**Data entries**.
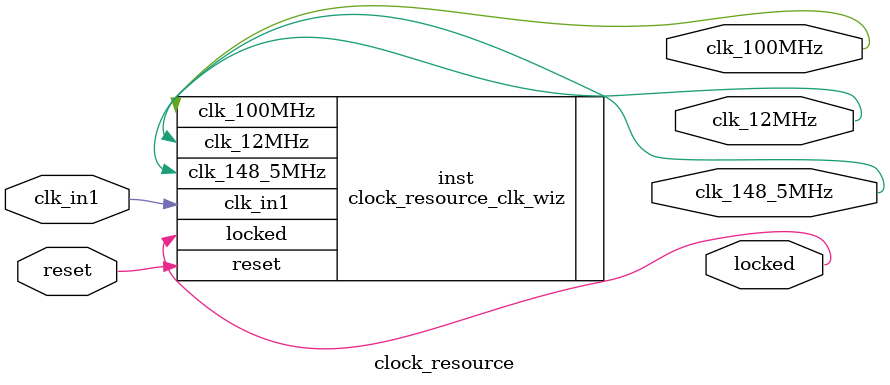
<source format=v>


`timescale 1ps/1ps

(* CORE_GENERATION_INFO = "clock_resource,clk_wiz_v5_4_1_0,{component_name=clock_resource,use_phase_alignment=true,use_min_o_jitter=false,use_max_i_jitter=false,use_dyn_phase_shift=false,use_inclk_switchover=false,use_dyn_reconfig=false,enable_axi=0,feedback_source=FDBK_AUTO,PRIMITIVE=MMCM,num_out_clk=3,clkin1_period=10.000,clkin2_period=10.000,use_power_down=false,use_reset=true,use_locked=true,use_inclk_stopped=false,feedback_type=SINGLE,CLOCK_MGR_TYPE=NA,manual_override=false}" *)

module clock_resource 
 (
  // Clock out ports
  output        clk_12MHz,
  output        clk_148_5MHz,
  output        clk_100MHz,
  // Status and control signals
  input         reset,
  output        locked,
 // Clock in ports
  input         clk_in1
 );

  clock_resource_clk_wiz inst
  (
  // Clock out ports  
  .clk_12MHz(clk_12MHz),
  .clk_148_5MHz(clk_148_5MHz),
  .clk_100MHz(clk_100MHz),
  // Status and control signals               
  .reset(reset), 
  .locked(locked),
 // Clock in ports
  .clk_in1(clk_in1)
  );

endmodule

</source>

**Your goal**.
Give back all of the entries above exactly, with the pictures excluded.

**Result of this task**.
<source format=v>


`timescale 1ps/1ps

(* CORE_GENERATION_INFO = "clock_resource,clk_wiz_v5_4_1_0,{component_name=clock_resource,use_phase_alignment=true,use_min_o_jitter=false,use_max_i_jitter=false,use_dyn_phase_shift=false,use_inclk_switchover=false,use_dyn_reconfig=false,enable_axi=0,feedback_source=FDBK_AUTO,PRIMITIVE=MMCM,num_out_clk=3,clkin1_period=10.000,clkin2_period=10.000,use_power_down=false,use_reset=true,use_locked=true,use_inclk_stopped=false,feedback_type=SINGLE,CLOCK_MGR_TYPE=NA,manual_override=false}" *)

module clock_resource 
 (
  // Clock out ports
  output        clk_12MHz,
  output        clk_148_5MHz,
  output        clk_100MHz,
  // Status and control signals
  input         reset,
  output        locked,
 // Clock in ports
  input         clk_in1
 );

  clock_resource_clk_wiz inst
  (
  // Clock out ports  
  .clk_12MHz(clk_12MHz),
  .clk_148_5MHz(clk_148_5MHz),
  .clk_100MHz(clk_100MHz),
  // Status and control signals               
  .reset(reset), 
  .locked(locked),
 // Clock in ports
  .clk_in1(clk_in1)
  );

endmodule

</source>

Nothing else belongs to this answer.